Deine Aufgaben:
**A)** Gib den Text über die Freiburger Demonstration ab den Worten "In Freiburg marschierten" bis einschließlich "erwartbarerweise nicht eintraten." wieder und tausche dabei "Trillerpfeifen" gegen "Rasseln".
**B)** Beantworte anhand des Textes über die Freiburger Demonstration diese Fragen:
(i) An welchem Wochentag fand die Demonstration statt?
(ii) Welcher internationale Tag war der Anlass für die Demonstration?
(iii) Wie viele Einsatzkräfte der Polizei waren ungefähr vor Ort?

Vorliegender Text:
Eine Demonstration versickert im Sande

Demo mit OB. Foto: Bicker

Stell dir vor es ist Demo, und kaum einer geht hin. So etwa lief es am Samstagnachmittag in Freiburg. Eine Datenschutzaktivistin mit dem Tarnnamen „Lakuka Ratscha“ hatte im Internet dazu aufgerufen, gegen allgegenwärtige Überwachung und Datenspeicherung auf die Straße zu gehen. Anlass war der internationale „Data Privacy Day“ am Dienstag zuvor. Den hatten unter anderem die Internetaktivisten von „Stop Watching Us“ angezettelt.

In Freiburg marschierten am Samstag dann mit etwa zwanzigminütiger Verspätung rund fünfzig Demonstranten los, um entlang der Konsummeile Kaiser-Josef-Straße auf den millionenfachen Missbrauch von Überwachungsdaten aufmerksam zu machen. Es gab ein paar Trommeln und Trillerpfeifen, einige Sonnenbrillen und Schals und die üblichen Fahnen der politischen Ortsverbände von Piraten und Linken, die sich eingeklinkt hatten. Großes Interesse rief das allenfalls bei den etwa dreißig Einsatzkräften der Polizei hervor, die den Zug begleiten mussten oder im Hintergrund auf irgendwelche Ausschreitungen warteten, die dann erwartbarerweise nicht eintraten.

Datensätze:
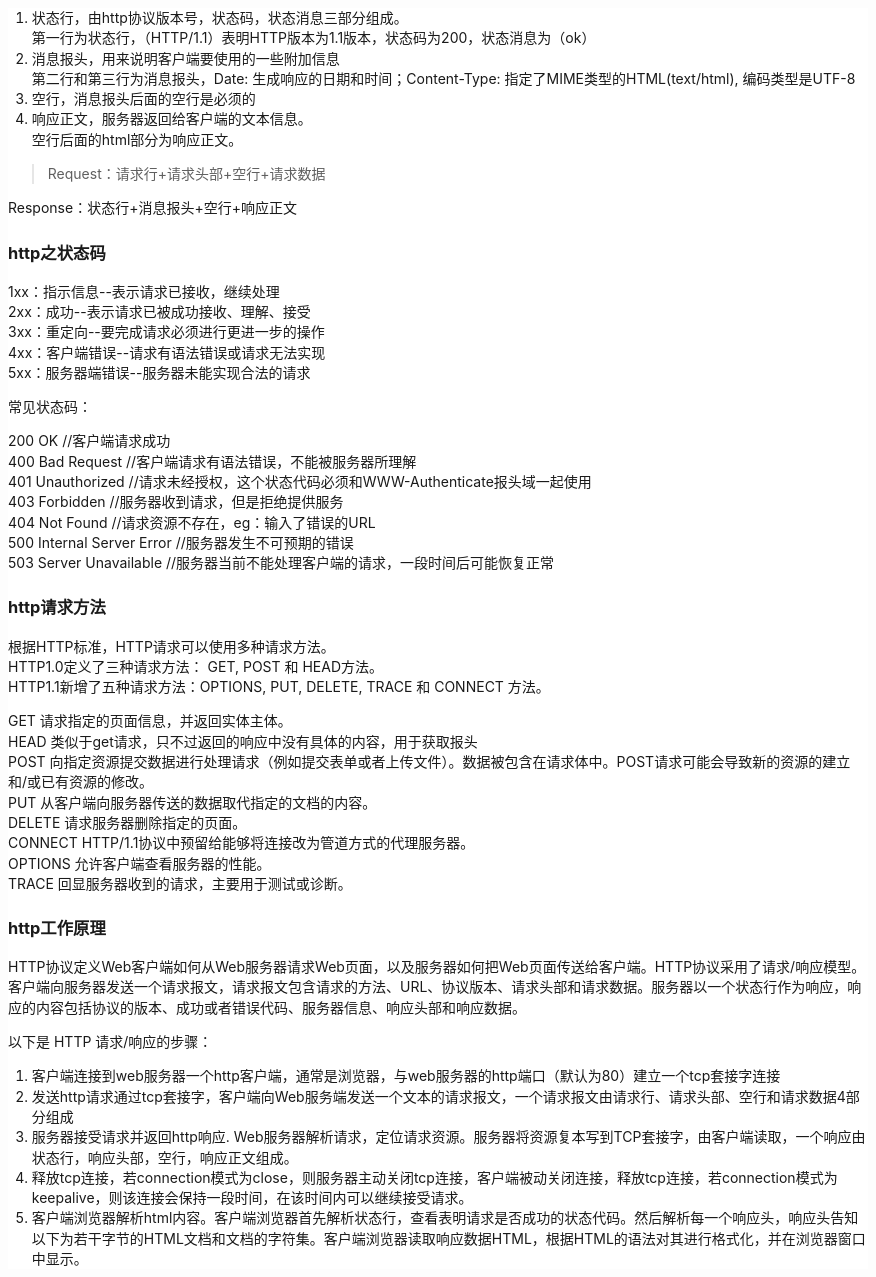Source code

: 1. 状态行，由http协议版本号，状态码，状态消息三部分组成。  
第一行为状态行，（HTTP/1.1）表明HTTP版本为1.1版本，状态码为200，状态消息为（ok）  
2. 消息报头，用来说明客户端要使用的一些附加信息  
第二行和第三行为消息报头，Date: 生成响应的日期和时间；Content-Type: 指定了MIME类型的HTML(text/html), 编码类型是UTF-8  
3. 空行，消息报头后面的空行是必须的  
4. 响应正文，服务器返回给客户端的文本信息。  
空行后面的html部分为响应正文。

> Request：请求行+请求头部+空行+请求数据  

Response：状态行+消息报头+空行+响应正文

### http之状态码  

1xx：指示信息--表示请求已接收，继续处理  
2xx：成功--表示请求已被成功接收、理解、接受  
3xx：重定向--要完成请求必须进行更进一步的操作  
4xx：客户端错误--请求有语法错误或请求无法实现  
5xx：服务器端错误--服务器未能实现合法的请求  

常见状态码：

200 OK                        //客户端请求成功  
400 Bad Request               //客户端请求有语法错误，不能被服务器所理解  
401 Unauthorized              //请求未经授权，这个状态代码必须和WWW-Authenticate报头域一起使用   
403 Forbidden                 //服务器收到请求，但是拒绝提供服务  
404 Not Found                 //请求资源不存在，eg：输入了错误的URL  
500 Internal Server Error     //服务器发生不可预期的错误  
503 Server Unavailable        //服务器当前不能处理客户端的请求，一段时间后可能恢复正常  

### http请求方法  

根据HTTP标准，HTTP请求可以使用多种请求方法。  
HTTP1.0定义了三种请求方法： GET, POST 和 HEAD方法。  
HTTP1.1新增了五种请求方法：OPTIONS, PUT, DELETE, TRACE 和 CONNECT 方法。  

GET     请求指定的页面信息，并返回实体主体。  
HEAD     类似于get请求，只不过返回的响应中没有具体的内容，用于获取报头  
POST     向指定资源提交数据进行处理请求（例如提交表单或者上传文件）。数据被包含在请求体中。POST请求可能会导致新的资源的建立和/或已有资源的修改。  
PUT     从客户端向服务器传送的数据取代指定的文档的内容。  
DELETE      请求服务器删除指定的页面。  
CONNECT     HTTP/1.1协议中预留给能够将连接改为管道方式的代理服务器。  
OPTIONS     允许客户端查看服务器的性能。  
TRACE     回显服务器收到的请求，主要用于测试或诊断。  

### http工作原理  

HTTP协议定义Web客户端如何从Web服务器请求Web页面，以及服务器如何把Web页面传送给客户端。HTTP协议采用了请求/响应模型。客户端向服务器发送一个请求报文，请求报文包含请求的方法、URL、协议版本、请求头部和请求数据。服务器以一个状态行作为响应，响应的内容包括协议的版本、成功或者错误代码、服务器信息、响应头部和响应数据。  

以下是 HTTP 请求/响应的步骤：  
1. 客户端连接到web服务器一个http客户端，通常是浏览器，与web服务器的http端口（默认为80）建立一个tcp套接字连接  
2. 发送http请求通过tcp套接字，客户端向Web服务端发送一个文本的请求报文，一个请求报文由请求行、请求头部、空行和请求数据4部分组成  
3. 服务器接受请求并返回http响应. Web服务器解析请求，定位请求资源。服务器将资源复本写到TCP套接字，由客户端读取，一个响应由状态行，响应头部，空行，响应正文组成。  
4. 释放tcp连接，若connection模式为close，则服务器主动关闭tcp连接，客户端被动关闭连接，释放tcp连接，若connection模式为keepalive，则该连接会保持一段时间，在该时间内可以继续接受请求。  
5. 客户端浏览器解析html内容。客户端浏览器首先解析状态行，查看表明请求是否成功的状态代码。然后解析每一个响应头，响应头告知以下为若干字节的HTML文档和文档的字符集。客户端浏览器读取响应数据HTML，根据HTML的语法对其进行格式化，并在浏览器窗口中显示。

Lösungen:
**A)**
In Freiburg marschierten am Samstag dann mit etwa zwanzigminütiger Verspätung rund fünfzig Demonstranten los, um entlang der Konsummeile Kaiser-Josef-Straße auf den millionenfachen Missbrauch von Überwachungsdaten aufmerksam zu machen. Es gab ein paar Trommeln und Rasseln, einige Sonnenbrillen und Schals und die üblichen Fahnen der politischen Ortsverbände von Piraten und Linken, die sich eingeklinkt hatten. Großes Interesse rief das allenfalls bei den etwa dreißig Einsatzkräften der Polizei hervor, die den Zug begleiten mussten oder im Hintergrund auf irgendwelche Ausschreitungen warteten, die dann erwartbarerweise nicht eintraten.

**B)**
(i) Am Samstag, genauer am Samstagnachmittag.
(ii) Der internationale „Data Privacy Day“.
(iii) Etwa dreißig.